● What you should do: Without including any pictures, copy every line below exactly.

Stored data entries
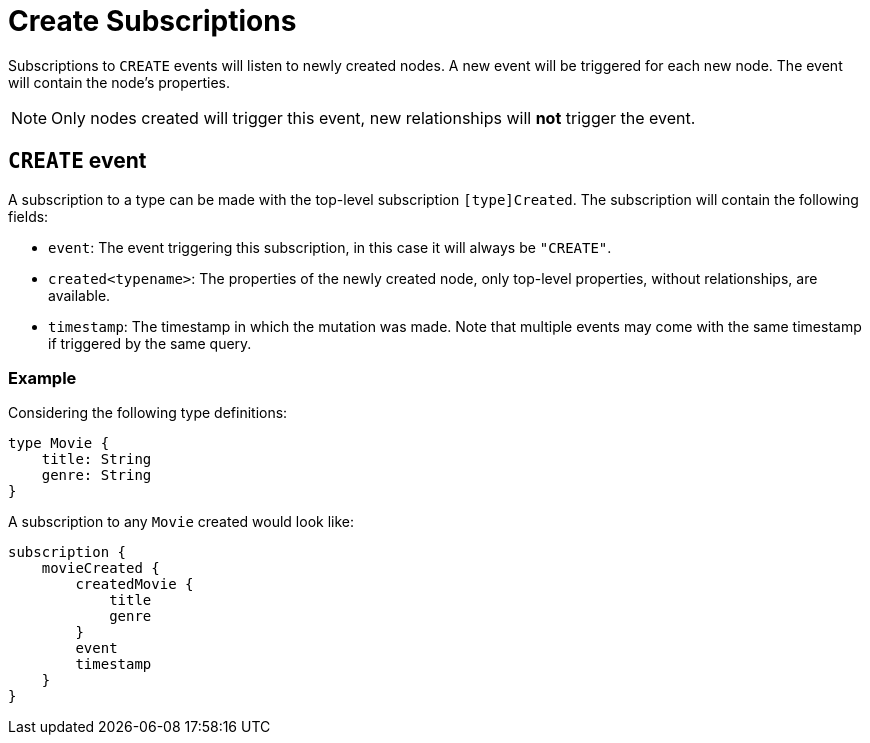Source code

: [[create]]
= Create Subscriptions

Subscriptions to `CREATE` events will listen to newly created nodes. A new event will be triggered for each new node.
The event will contain the node's properties.

NOTE: Only nodes created will trigger this event, new relationships will **not** trigger the event.

== `CREATE` event

A subscription to a type can be made with the top-level subscription `[type]Created`. The subscription will contain the following fields:

* `event`: The event triggering this subscription, in this case it will always be `"CREATE"`.
* `created<typename>`: The properties of the newly created node, only top-level properties, without relationships, are available.
* `timestamp`: The timestamp in which the mutation was made. Note that multiple events may come with the same timestamp if triggered by the same query.

=== Example
Considering the following type definitions:
```graphql
type Movie {
    title: String
    genre: String
}
```

A subscription to any `Movie` created would look like:
```graphql
subscription {
    movieCreated {
        createdMovie {
            title
            genre
        }
        event
        timestamp
    }
}
```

● Written answer:
Source code

: [[create]]
= Create Subscriptions

Subscriptions to `CREATE` events will listen to newly created nodes. A new event will be triggered for each new node.
The event will contain the node's properties.

NOTE: Only nodes created will trigger this event, new relationships will **not** trigger the event.

== `CREATE` event

A subscription to a type can be made with the top-level subscription `[type]Created`. The subscription will contain the following fields:

* `event`: The event triggering this subscription, in this case it will always be `"CREATE"`.
* `created<typename>`: The properties of the newly created node, only top-level properties, without relationships, are available.
* `timestamp`: The timestamp in which the mutation was made. Note that multiple events may come with the same timestamp if triggered by the same query.

=== Example
Considering the following type definitions:
```graphql
type Movie {
    title: String
    genre: String
}
```

A subscription to any `Movie` created would look like:
```graphql
subscription {
    movieCreated {
        createdMovie {
            title
            genre
        }
        event
        timestamp
    }
}
```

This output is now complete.